▶ _Aim of the task_: Go through the data below and return each line where the string "visual" appears.

Source texts of formatted documents
((

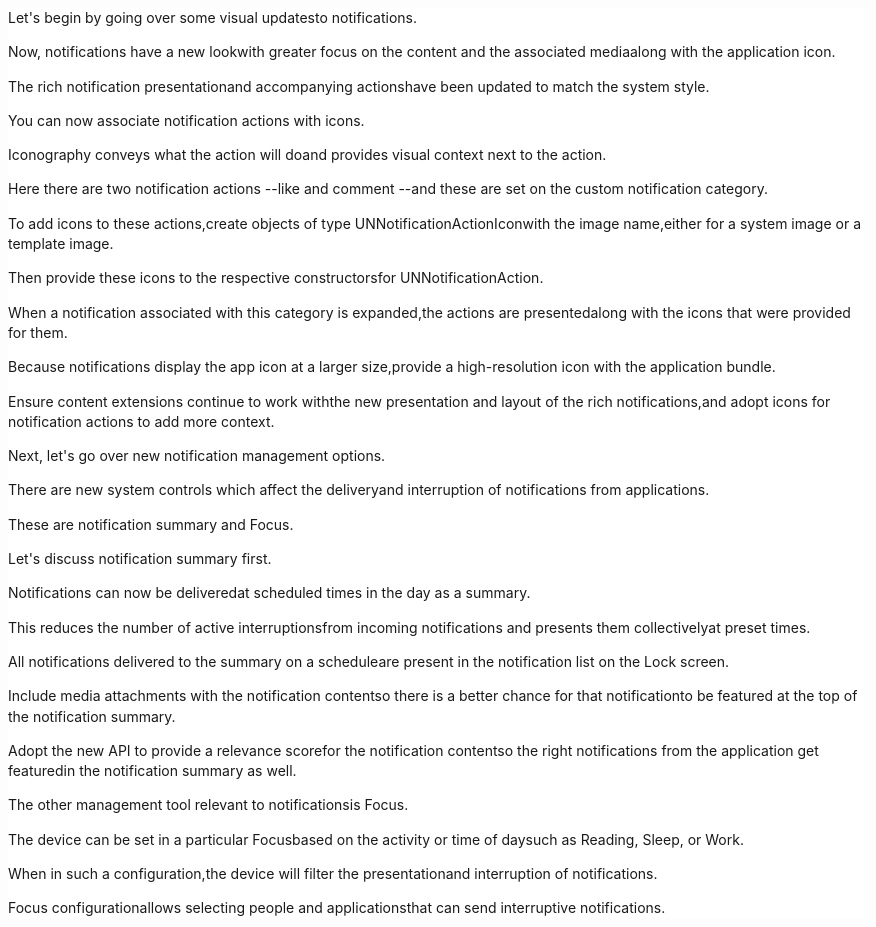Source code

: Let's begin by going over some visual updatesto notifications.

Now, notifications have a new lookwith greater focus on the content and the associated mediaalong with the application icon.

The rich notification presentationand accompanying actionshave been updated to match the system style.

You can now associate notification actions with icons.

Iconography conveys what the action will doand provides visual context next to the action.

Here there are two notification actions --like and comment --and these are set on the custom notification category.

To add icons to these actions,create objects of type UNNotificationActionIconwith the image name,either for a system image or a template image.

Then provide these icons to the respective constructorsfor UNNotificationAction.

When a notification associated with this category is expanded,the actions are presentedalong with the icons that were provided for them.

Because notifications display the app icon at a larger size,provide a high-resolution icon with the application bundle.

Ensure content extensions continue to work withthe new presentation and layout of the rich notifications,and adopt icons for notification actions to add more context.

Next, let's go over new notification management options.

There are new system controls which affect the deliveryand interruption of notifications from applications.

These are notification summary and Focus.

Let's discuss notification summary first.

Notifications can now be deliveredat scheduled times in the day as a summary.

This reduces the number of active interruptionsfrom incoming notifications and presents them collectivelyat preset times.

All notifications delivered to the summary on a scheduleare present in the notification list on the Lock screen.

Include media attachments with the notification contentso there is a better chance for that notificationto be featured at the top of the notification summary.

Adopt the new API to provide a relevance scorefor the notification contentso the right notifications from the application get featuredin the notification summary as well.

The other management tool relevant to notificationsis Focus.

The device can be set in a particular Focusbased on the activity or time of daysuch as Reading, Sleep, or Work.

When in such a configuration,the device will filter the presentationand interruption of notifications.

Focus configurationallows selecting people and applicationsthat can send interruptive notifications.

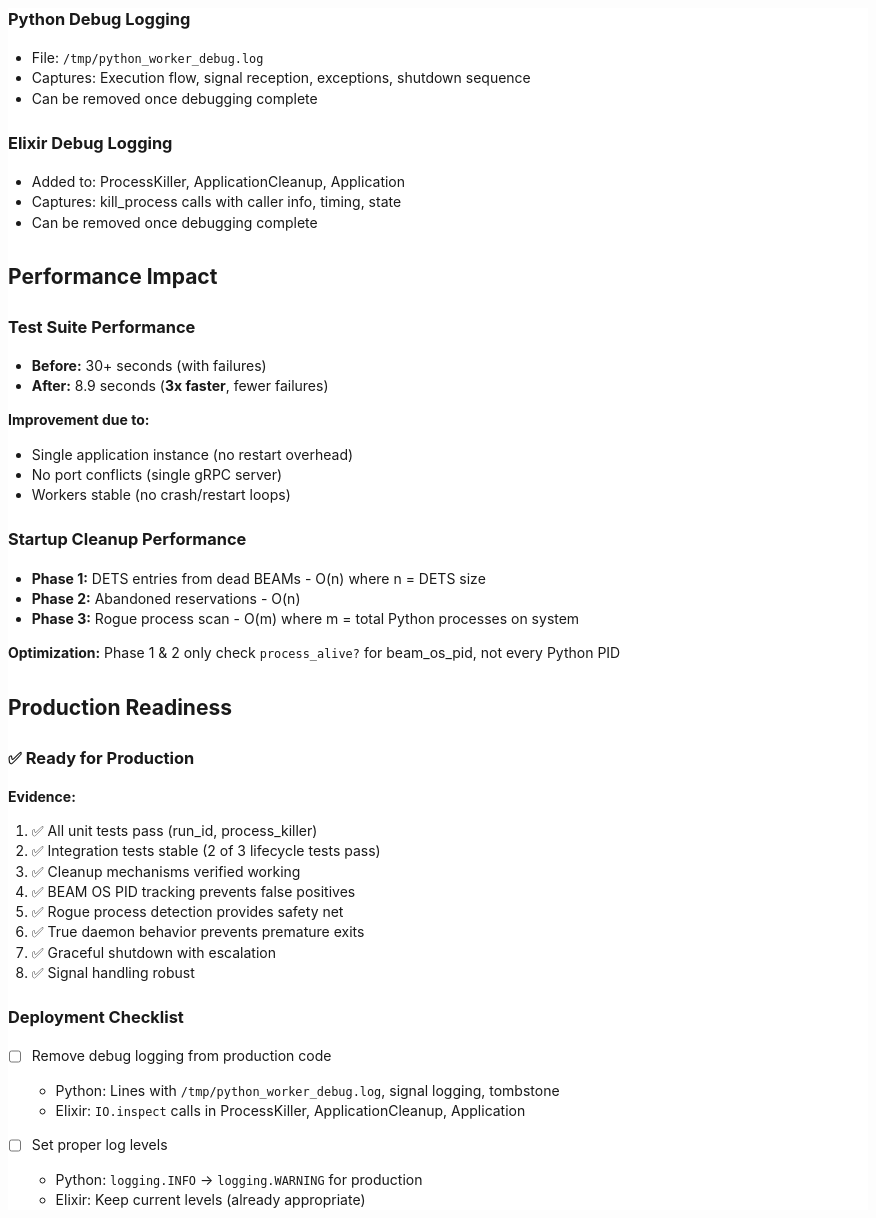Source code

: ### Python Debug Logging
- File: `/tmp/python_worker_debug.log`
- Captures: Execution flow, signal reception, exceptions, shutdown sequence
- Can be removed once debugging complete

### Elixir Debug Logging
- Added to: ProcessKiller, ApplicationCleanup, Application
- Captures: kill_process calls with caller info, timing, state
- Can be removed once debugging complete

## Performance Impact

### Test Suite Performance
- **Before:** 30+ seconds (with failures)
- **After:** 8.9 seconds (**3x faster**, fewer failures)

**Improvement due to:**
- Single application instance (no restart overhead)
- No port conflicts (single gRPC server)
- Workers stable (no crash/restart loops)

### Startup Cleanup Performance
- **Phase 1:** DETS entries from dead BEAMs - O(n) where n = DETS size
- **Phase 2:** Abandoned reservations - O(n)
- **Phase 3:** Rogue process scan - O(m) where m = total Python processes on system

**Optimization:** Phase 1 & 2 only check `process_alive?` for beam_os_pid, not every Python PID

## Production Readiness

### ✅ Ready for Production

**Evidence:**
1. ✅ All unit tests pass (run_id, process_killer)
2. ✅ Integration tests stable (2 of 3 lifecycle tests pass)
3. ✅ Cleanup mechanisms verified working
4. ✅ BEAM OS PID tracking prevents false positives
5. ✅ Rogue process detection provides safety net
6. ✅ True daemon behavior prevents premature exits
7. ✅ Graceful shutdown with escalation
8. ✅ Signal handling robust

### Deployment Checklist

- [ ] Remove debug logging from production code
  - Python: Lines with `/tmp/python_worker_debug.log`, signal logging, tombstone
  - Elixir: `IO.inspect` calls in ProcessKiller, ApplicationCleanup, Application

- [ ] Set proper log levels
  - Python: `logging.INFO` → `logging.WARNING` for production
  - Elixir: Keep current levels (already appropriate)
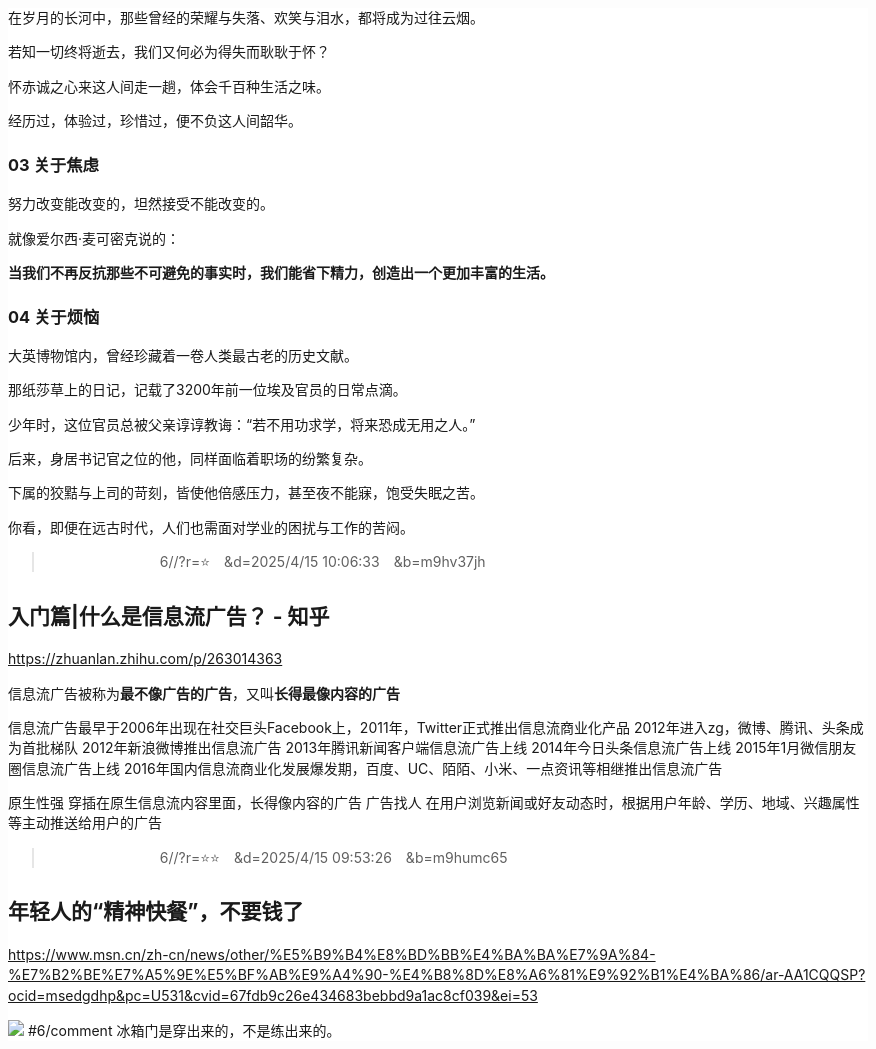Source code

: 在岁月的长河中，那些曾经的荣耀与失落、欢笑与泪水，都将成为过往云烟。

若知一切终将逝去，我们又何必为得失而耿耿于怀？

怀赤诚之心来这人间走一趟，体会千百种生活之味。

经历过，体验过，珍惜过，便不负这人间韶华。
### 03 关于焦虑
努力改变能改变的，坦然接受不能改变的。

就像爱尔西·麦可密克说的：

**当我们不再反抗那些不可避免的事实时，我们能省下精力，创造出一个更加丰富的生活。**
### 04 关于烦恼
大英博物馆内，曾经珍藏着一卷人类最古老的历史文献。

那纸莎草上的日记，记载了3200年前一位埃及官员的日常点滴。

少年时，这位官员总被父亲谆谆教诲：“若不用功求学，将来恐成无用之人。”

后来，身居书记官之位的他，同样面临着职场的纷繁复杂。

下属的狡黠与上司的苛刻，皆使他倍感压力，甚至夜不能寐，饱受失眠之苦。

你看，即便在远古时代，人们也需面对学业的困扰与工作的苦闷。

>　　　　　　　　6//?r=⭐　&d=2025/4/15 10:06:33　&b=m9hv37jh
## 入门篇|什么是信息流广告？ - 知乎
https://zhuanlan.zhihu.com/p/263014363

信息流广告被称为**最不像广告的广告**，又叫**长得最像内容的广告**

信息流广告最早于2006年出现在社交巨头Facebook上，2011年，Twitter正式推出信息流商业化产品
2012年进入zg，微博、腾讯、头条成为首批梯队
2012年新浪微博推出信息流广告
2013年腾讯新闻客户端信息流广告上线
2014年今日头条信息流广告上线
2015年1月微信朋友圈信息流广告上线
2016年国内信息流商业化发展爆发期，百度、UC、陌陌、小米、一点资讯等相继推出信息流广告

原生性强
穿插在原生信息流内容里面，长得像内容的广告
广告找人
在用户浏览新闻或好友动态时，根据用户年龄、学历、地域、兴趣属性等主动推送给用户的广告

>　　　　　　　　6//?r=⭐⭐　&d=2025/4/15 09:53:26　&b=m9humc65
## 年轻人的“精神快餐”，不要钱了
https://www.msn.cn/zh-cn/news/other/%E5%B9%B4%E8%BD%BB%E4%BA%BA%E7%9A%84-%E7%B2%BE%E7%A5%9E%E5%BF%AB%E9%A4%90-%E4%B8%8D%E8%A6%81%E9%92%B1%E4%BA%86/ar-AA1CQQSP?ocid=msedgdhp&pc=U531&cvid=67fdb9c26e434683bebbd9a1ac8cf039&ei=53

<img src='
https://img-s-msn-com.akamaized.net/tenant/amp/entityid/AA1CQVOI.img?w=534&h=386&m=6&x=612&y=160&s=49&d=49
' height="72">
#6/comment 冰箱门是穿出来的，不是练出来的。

))

▶ _Result below_:
: Let's begin by going over some visual updatesto notifications.
Iconography conveys what the action will doand provides visual context next to the action.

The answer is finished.